> [Excerpt]
□ □ □ □ □

Is It Possible to De-Luxurize? Squashing a Misperception

squash elite preppy sport wealthy prep

The sport of squash was mentioned in the New York Times yesterday and not surprisingly the article focused on squash as an elite sport played by the wealthy and used as a means to get budding yuppies cubs into the nation’s top colleges and private schools.

Squash currently suffers from a problem that most brands would kill to have: its perception as a luxury product. The issue is one of mass appeal. In order for squash to attain more mainstream sports status, it must shed its connotations of the Ivy League and Greenwich, and instead return the focus to the game itself. Squash is really one of the great branding case studies that could ever exist. The sport’s brand also creates an interesting question: can a service or product de-luxurize itself? Of course the answer is yes, as has been witnessed by many products that loose their niche appeal when they appeal to a more mainstream audience. In the case of squash, however, it’s not nearly so easy.

□ □ □ □ □

> [Provided data]
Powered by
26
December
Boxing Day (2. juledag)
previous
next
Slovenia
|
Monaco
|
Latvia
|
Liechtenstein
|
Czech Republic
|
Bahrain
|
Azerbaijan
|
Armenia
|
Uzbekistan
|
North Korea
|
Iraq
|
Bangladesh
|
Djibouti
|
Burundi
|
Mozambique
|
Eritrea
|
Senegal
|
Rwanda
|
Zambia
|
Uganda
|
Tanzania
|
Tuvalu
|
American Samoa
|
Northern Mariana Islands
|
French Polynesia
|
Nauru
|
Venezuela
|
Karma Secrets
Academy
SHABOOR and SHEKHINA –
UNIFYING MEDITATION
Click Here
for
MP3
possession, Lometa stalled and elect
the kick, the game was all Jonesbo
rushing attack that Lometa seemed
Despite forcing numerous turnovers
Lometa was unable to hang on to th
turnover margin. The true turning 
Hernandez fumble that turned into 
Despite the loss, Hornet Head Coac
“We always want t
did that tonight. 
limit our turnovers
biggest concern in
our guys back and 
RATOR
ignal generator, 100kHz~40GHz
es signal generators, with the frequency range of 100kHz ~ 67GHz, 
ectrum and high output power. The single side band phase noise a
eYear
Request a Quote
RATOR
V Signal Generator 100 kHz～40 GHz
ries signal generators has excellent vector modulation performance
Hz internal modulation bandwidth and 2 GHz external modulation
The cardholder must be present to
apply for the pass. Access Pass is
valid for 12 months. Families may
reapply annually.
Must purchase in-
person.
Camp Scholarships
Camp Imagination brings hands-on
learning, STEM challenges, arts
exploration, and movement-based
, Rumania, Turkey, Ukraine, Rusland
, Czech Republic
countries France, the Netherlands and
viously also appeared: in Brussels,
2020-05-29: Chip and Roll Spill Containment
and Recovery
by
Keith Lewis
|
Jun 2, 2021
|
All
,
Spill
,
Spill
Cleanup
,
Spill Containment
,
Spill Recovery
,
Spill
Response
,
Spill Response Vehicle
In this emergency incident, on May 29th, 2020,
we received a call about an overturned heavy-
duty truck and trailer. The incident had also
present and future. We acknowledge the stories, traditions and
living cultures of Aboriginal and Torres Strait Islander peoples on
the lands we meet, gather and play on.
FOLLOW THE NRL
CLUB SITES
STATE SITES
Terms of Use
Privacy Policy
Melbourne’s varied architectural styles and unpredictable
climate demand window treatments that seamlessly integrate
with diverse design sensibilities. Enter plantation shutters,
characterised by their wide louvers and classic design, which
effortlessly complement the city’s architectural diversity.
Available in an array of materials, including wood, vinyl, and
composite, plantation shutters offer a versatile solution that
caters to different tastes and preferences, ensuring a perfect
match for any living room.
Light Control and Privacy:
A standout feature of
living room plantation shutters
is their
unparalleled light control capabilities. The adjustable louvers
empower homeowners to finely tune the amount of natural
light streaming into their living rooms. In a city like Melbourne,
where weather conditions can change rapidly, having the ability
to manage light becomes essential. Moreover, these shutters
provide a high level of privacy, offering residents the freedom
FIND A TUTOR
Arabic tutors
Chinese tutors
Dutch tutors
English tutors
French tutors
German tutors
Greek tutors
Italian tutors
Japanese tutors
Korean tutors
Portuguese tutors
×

□ □ □ □ □

> [Problem to solve]
Answer these questions from the text on squash's image:
1. Which newspaper mentioned the sport of squash?
2. As what kind of product is squash perceived?
3. Which two connotations does the text say squash must shed?
The listing comes from a source separate from the text.

> [Answer area]
1. The New York Times
2. A luxury product
3. The Ivy League and Greenwich